Der Pilot brachte das Flugzeug in Linie mit dem Zielobjekt. Das Blinksignal rückte in die Mitte des Monitors. Es war nur noch einen Kilometer entfernt und befand sich zweihundert Meter unter ihm. In diesem Moment tauchte die Maschine in eine Wolkendecke ein. Der Sichtkontakt brach ab. Er überprüfte einen zweiten Monitor, auf dem ein Infrarotbild zu sehen war. Es war kein Wärmesignal zu erkennen. Ein gewaltiger Windstoß drückte die Flugzeugspitze nach unten. Ein Summer ertönte. Das Warnsignal, das beim Abreißen der Luftströmung ausgelöst wurde. Ein Anflug von Panik durchfuhr ihn. Es war wie damals in jener Nacht in der Wüste, und plötzlich hatte er das Gefühl, als würde er gleich wieder eine böse Überraschung erleben.

Verlass dich auf deine Instrumente. Grundregel Nummer eins für Piloten.

Er erinnerte sich an den Zusammenstoß. Das Flugzeugbenzin, das über seinen Körper spritzte und seinen Kopiloten in eine menschliche Fackel verwandelte. Der furchtbare Gestank von brennendem Fleisch. Seinem Fleisch.

Verlass dich auf deine Instrumente.

Dieses Mal redete eine andere Stimme auf ihn ein. Eine ruhige, unanfechtbare Stimme. Verlass dich auf mich, sagte sie.

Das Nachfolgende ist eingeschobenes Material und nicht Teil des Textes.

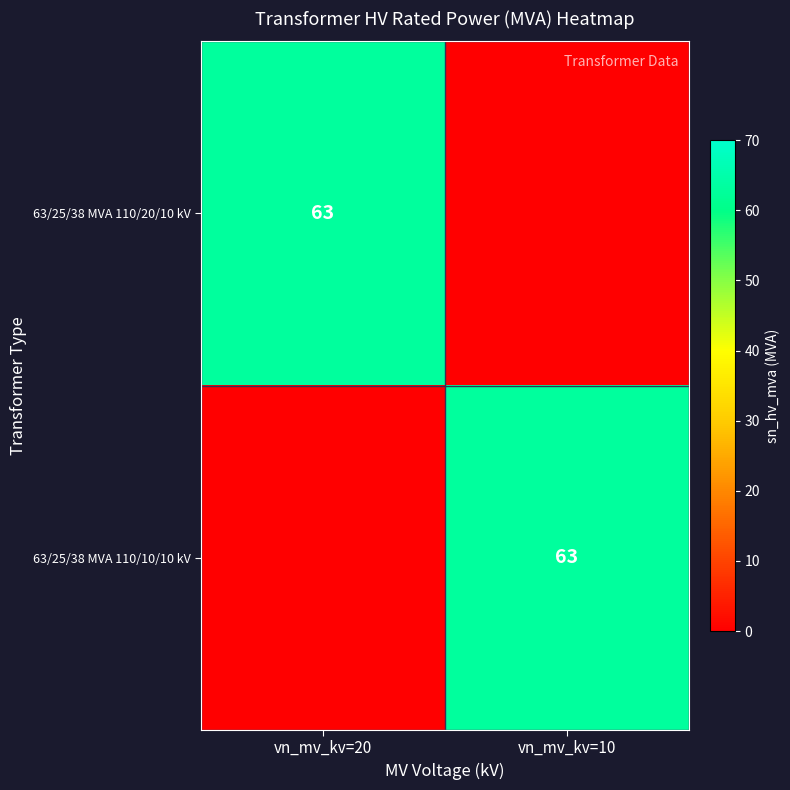

The value of 63/25/38 MVA 110/20/10 kV at vn_mv_kv=20 is 38. True or false?

False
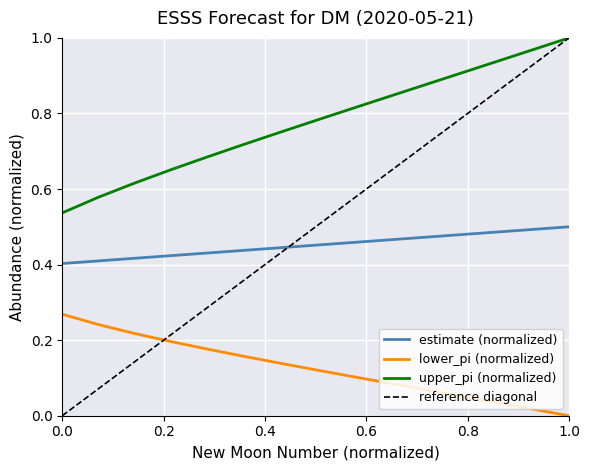

True or false: upper_pi (normalized) and lower_pi (normalized) cross at least once.

False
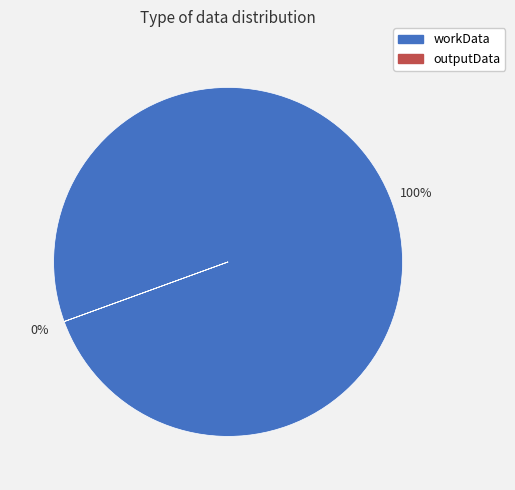

To the nearest percent, what percentage of the pie is workData?

100%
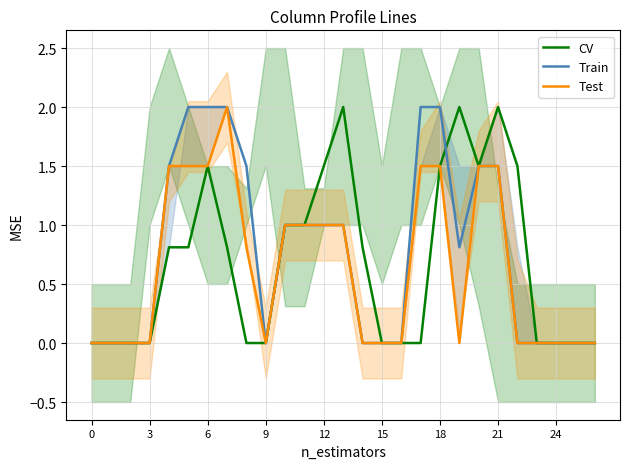

How many lines are shown in the chart?

3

Er betätigte den Sidestick und schob den Gashebel vorwärts. Luftgeschwindigkeit dreihundert Knoten. Die Flugzeugnase richtete sich auf. Plötzlich tauchte er wieder aus den Wolken auf; über ihm funkelten die Sterne. Sein Pulsschlag beruhigte sich, aber er spürte, wie ihm der Schweiß den Rücken hinunterlief.

Er konzentrierte sich erneut auf das Zielobjekt. In fünfhundert Metern Entfernung öffnete er den Waffenschacht. Wie die Umrisse eines großen Wals tauchte das Zielobjekt in seinem Sichtfeld auf. Er beschleunigte und näherte sich zum alles entscheidenden Luftschlag.

Drei … zwei … eins.

Er traf das Ziel. Das Blinksignal mit Namen »Alpha 1« verschwand von seinem Bildschirm.

»Volltreffer. Zielobjekt zerstört«, verkündete die Bodenkontrollstation. »Test abgeschlossen.«

Die Crew brach in Jubelrufe aus. Dieses Mal war das Zielobjekt nur eine Computersimulation gewesen.

Der Pilot drehte eine Schleife über dem Tal und setzte zu einer weichen Landung an. Nachdem er aus dem Cockpit geklettert war, durchquerte er den Kontrollraum und zog die Vorhänge eines großen Panoramafensters beiseite. Draußen auf der Rollbahn stand die Drohne, die er vom Boden aus ferngesteuert hatte. Eine Gruppe Männer umringte das unbemannte Luftfahrzeug, um es wieder auseinanderzubauen.

Der Pilot senkte den Blick und sprach ein Dankgebet.

Beim nächsten Mal würde es sich nicht um eine Simulation handeln.